Als Anas Loutfi im Jahr 2002 seine Heimatstadt Damaskus verlassen musste, lag der Bürgerkrieg noch in weiter Ferne. Doch schon damals lebten Regimekritiker gefährlich. Loutfi war einer von ihnen und suchte Zuflucht in Deutschland. Heute wohnt er als anerkannter Asylberechtigter in Berlin. Und gibt denen, die ebenfalls der Gewaltherrschaft und dem Krieg in ihrer Heimat entkommen konnten, Orientierung und Halt.
Seit diesem Sommer sind in der Bundeshauptstadt erstmals 27 Flüchtlingslotsen im Einsatz. Loutfi ist einer von ihnen. Alle hauptamtlichen Flüchtlingslotsen sind nicht-deutscher Herkunft und erhalten zunächst eine Weiterbildung durch die Bezirksämter. Den Bezirk Mitte teilt sich Loutfi mit seiner serbischen Kollegin Brigita Ikovic. Zu zweit ist die Arbeit jedoch nicht zu bewältigen: 1.726 der derzeit berlinweit 16.984 registrierten Asylbewerber sind nach Angaben des Landesamts für Gesundheit und Soziales gegenwärtig in Mitte untergebracht. Nur maximal acht von ihnen können Loutfi und Ikovic zusammen an einem Tag begleiten - zu Behörden, um Asylanträge auszufüllen, ins Krankenhaus, um zu übersetzen. Die Lotsen vermitteln Plätze in Deutschkursen oder bemühen sich, für traumatisierte Geflüchtete möglichst schnell einen der wenigen freien Termine in einer psychologischen Beratungsstelle zu ergattern.
Bei einer Begegnung mit der Berliner Integrationssenatorin Dilek Kolat und dem Bezirksbürgermeister von Berlin-Mitte Christian Hanke (beide SPD) in der vergangenen Woche zögerte Loutfi nicht lange, die Politiker mit dem Pensum der Flüchtlingslotsen zu konfrontieren. "Hauptamtliche müssen aufgestockt werden, besonders im Sprachdienst", forderte Loutfi kurz nachdem er Kolat zum ersten Mal die Hand geschüttelt hatte. Die Senatorin versprach daraufhin, die Zahl der Flüchtlingslotsen zu erhöhen. 2016 sollen es dann 36 für ganz Berlin sein.
"Die Asylverfahren für Syrer und Iraker werden zwar schnell abgehandelt, aber sobald sie mit den Bezirksämtern in Kontakt treten, mangelt es an Übersetzern und ohne die haben sie keine Chance." Loutfi weiß, wovon er spricht. Er war bereits als Kind für ein paar Jahre in Deutschland und kennt die Hürden des Beamtendeutschs.

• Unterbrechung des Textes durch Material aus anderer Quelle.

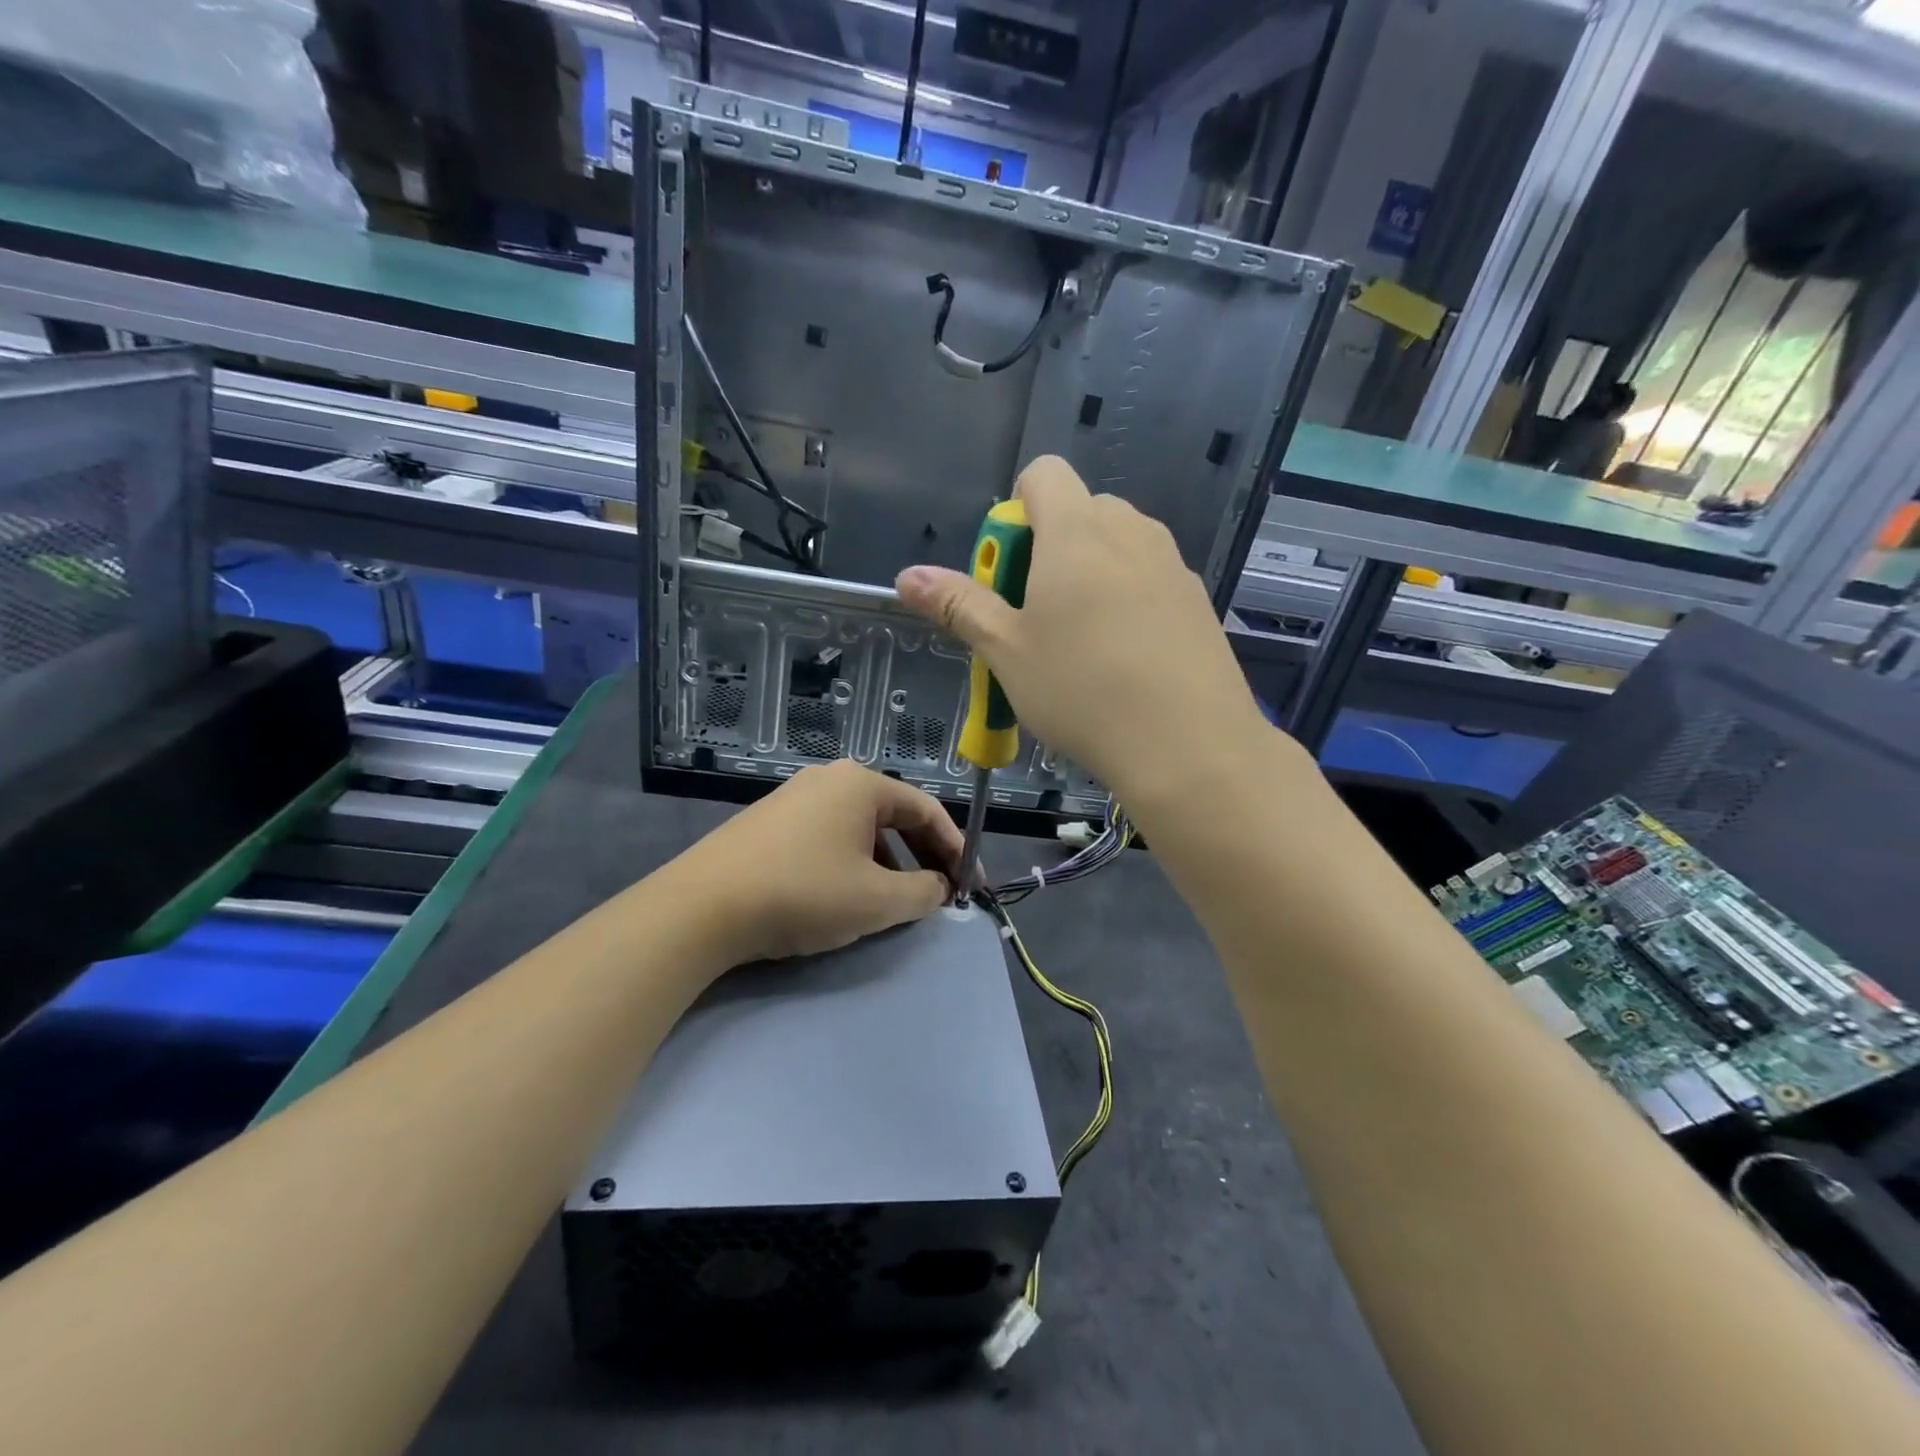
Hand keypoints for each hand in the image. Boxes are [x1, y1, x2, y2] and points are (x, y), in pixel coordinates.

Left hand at [667, 760, 961, 964]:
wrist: (703, 907)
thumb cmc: (804, 892)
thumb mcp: (877, 900)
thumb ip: (923, 892)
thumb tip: (938, 888)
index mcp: (861, 784)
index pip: (927, 810)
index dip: (956, 849)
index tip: (971, 886)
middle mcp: (830, 779)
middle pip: (894, 816)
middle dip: (923, 857)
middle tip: (941, 894)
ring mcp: (794, 798)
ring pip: (861, 829)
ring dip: (889, 863)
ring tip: (895, 902)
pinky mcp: (769, 822)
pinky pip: (829, 837)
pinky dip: (853, 863)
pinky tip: (847, 896)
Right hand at [894, 456, 1269, 804]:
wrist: (1189, 744)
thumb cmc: (1081, 690)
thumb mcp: (1006, 651)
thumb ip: (958, 605)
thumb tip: (906, 576)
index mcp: (1076, 530)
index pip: (1042, 474)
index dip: (1015, 512)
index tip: (1009, 572)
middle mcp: (1129, 530)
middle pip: (1079, 511)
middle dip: (1048, 549)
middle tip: (1035, 618)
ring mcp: (1171, 563)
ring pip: (1117, 547)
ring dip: (1088, 575)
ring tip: (1081, 645)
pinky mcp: (1198, 599)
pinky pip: (1149, 578)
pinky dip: (1127, 600)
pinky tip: (1126, 661)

Hochgebildete lernen Sprache schnell
Flüchtlinge aus dem Nahen Osten kommen aus allen Gesellschaftsschichten, sagt er. Die Hochgebildeten lernten die Sprache schnell. Sie hätten ohnehin die Hoffnung aufgegeben, dass ihre Herkunftsländer in absehbarer Zeit stabil werden, und würden sich auf ein Leben in Deutschland einstellen.
Weniger qualifizierten und vor allem älteren Menschen falle es hingegen schwer, hier Fuß zu fassen. "Sie wissen, dass sie die Sprache nicht mehr erlernen werden. Es bleibt ihnen nur noch, ihre ganze Hoffnung auf ihre Kinder zu setzen."